» Supplied material
====
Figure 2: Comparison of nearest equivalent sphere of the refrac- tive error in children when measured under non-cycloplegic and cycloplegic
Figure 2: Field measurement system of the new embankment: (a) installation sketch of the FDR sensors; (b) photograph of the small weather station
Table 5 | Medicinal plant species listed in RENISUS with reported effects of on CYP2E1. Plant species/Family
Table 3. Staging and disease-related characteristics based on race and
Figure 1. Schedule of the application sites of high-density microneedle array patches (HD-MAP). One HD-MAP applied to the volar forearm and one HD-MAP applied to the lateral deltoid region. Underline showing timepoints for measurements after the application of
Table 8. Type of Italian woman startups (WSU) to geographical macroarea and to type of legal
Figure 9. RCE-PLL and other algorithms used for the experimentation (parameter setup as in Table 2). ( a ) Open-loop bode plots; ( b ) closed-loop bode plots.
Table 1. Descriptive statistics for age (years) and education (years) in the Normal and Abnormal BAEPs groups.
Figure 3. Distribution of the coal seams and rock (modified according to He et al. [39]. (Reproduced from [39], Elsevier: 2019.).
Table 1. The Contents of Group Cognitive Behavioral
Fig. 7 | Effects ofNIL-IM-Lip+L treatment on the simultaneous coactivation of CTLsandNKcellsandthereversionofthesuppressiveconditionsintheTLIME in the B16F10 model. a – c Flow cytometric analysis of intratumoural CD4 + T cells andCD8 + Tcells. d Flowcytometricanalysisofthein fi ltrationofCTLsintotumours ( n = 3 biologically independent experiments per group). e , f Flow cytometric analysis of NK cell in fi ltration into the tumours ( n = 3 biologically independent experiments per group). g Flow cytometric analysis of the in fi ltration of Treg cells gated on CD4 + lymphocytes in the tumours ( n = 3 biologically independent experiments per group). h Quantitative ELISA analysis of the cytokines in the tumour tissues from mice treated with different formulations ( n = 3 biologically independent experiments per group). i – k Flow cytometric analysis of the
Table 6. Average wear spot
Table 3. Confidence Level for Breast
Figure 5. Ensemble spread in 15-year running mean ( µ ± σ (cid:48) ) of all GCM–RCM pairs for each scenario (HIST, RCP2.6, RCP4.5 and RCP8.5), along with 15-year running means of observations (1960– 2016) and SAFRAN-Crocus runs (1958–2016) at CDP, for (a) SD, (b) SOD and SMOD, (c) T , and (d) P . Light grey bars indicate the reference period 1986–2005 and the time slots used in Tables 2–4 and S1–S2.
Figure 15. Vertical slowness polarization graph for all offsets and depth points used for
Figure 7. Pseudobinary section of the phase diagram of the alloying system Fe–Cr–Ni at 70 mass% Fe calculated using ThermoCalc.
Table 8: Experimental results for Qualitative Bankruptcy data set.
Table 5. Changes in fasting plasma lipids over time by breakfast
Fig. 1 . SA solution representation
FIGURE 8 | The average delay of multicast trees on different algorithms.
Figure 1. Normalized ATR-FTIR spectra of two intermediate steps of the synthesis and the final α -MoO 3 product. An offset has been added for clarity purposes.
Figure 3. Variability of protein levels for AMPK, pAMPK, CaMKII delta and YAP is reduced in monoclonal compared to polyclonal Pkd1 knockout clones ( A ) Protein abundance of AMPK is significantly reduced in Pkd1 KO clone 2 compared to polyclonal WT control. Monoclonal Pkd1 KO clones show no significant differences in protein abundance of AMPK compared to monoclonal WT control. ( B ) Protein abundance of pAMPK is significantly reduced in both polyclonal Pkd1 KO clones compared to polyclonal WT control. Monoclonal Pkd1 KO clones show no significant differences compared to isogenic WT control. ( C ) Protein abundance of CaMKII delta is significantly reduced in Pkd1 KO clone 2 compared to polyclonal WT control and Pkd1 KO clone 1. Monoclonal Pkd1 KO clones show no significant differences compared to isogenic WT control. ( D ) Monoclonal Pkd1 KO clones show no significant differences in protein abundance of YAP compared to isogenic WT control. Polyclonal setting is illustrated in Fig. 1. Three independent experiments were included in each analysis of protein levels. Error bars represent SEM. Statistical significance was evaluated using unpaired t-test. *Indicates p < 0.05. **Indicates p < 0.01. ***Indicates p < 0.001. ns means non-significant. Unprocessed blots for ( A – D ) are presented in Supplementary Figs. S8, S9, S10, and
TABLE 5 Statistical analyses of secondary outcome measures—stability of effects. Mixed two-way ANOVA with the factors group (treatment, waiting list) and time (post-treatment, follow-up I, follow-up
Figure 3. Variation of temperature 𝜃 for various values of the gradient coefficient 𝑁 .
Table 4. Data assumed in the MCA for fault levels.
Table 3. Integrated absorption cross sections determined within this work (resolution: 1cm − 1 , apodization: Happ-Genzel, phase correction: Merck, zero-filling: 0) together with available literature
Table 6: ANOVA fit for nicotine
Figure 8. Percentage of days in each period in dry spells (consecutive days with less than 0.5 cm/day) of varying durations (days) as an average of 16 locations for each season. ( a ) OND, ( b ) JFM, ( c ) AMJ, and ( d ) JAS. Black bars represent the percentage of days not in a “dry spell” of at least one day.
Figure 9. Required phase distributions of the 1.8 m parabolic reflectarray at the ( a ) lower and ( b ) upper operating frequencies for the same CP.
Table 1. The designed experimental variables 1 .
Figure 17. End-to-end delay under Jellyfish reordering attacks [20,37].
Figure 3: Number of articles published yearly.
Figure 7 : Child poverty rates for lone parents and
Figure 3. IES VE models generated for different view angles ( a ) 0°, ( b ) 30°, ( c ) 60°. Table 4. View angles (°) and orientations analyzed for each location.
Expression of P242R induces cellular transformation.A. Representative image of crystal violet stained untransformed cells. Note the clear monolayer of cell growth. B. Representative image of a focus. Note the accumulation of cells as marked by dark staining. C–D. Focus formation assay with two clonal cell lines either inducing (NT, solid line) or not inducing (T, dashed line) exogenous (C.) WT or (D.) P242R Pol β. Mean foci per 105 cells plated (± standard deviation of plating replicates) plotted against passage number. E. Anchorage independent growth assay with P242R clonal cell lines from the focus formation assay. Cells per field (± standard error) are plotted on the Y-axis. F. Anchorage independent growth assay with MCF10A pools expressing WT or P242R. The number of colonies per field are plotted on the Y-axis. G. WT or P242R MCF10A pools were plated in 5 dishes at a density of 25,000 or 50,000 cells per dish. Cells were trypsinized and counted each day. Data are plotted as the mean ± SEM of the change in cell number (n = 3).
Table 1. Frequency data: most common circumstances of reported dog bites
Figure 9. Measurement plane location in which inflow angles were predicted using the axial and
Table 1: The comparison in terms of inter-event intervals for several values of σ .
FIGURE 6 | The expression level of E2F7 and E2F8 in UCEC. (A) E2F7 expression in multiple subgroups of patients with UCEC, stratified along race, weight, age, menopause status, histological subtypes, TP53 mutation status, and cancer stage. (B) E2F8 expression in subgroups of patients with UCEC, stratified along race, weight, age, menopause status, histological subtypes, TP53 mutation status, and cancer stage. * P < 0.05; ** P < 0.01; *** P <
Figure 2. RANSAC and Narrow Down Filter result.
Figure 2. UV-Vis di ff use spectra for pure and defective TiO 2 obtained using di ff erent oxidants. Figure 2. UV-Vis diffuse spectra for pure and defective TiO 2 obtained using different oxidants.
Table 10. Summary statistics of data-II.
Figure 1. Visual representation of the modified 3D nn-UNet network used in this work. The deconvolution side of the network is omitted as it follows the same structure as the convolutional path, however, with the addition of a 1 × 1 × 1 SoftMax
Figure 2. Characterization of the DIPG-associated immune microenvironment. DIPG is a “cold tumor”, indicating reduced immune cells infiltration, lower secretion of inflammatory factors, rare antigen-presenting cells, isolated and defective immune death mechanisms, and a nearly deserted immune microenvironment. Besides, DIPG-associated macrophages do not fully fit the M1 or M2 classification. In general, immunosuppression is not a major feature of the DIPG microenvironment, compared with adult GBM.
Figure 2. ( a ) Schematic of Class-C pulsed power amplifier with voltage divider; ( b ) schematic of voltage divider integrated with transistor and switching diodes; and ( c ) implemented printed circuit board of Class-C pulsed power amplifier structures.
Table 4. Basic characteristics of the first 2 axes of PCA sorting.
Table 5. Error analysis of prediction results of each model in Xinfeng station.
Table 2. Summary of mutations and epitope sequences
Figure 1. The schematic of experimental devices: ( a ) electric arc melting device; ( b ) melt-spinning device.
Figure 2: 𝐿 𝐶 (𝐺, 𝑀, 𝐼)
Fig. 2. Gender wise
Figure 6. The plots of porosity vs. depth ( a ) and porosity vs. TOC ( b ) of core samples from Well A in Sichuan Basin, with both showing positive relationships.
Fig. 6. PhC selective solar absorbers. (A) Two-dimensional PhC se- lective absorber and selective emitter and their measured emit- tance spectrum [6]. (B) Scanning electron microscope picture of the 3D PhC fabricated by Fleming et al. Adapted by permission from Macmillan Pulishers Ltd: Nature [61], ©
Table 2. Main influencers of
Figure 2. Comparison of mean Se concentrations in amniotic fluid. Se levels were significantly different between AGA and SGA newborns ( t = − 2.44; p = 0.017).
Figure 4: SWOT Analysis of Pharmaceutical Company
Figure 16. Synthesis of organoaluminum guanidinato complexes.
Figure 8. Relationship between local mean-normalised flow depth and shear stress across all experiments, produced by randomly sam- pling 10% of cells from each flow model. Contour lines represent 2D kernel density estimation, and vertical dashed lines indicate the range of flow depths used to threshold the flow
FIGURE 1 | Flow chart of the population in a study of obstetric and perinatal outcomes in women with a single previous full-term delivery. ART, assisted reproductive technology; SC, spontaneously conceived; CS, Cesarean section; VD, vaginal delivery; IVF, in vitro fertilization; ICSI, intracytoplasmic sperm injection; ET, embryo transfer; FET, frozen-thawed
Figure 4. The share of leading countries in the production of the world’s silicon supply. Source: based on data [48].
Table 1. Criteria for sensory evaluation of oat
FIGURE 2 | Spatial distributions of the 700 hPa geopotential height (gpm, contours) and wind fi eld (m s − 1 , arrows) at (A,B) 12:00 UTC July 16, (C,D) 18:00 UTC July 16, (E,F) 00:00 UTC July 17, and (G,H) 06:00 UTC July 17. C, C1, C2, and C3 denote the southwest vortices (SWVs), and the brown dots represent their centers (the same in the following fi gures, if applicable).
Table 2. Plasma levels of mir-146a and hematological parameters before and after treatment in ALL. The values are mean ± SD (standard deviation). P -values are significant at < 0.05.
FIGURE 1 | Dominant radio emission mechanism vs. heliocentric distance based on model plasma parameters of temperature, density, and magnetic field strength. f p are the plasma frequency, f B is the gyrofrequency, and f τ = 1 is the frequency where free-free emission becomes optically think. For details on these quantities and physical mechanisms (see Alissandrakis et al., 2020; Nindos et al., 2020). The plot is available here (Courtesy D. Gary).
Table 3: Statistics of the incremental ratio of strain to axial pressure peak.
====
» Instructions for the task
Out of the data above, set down the lines from the one with "Table 5. Error" to the one with "Figure 6. The", both included, exactly as written and with no additions.

» Task solution
Table 5. Error analysis of prediction results of each model in Xinfeng station.
Table 2. Summary of mutations and epitope sequences
Figure 1. The schematic of experimental devices: ( a ) electric arc melting device; ( b ) melt-spinning device.
Figure 2: 𝐿 𝐶 (𝐺, 𝑀, 𝐼)
Fig. 2. Gender wise
Figure 6. The plots of porosity vs. depth ( a ) and porosity vs. TOC ( b ) of core samples from Well A in Sichuan Basin, with both showing positive relationships.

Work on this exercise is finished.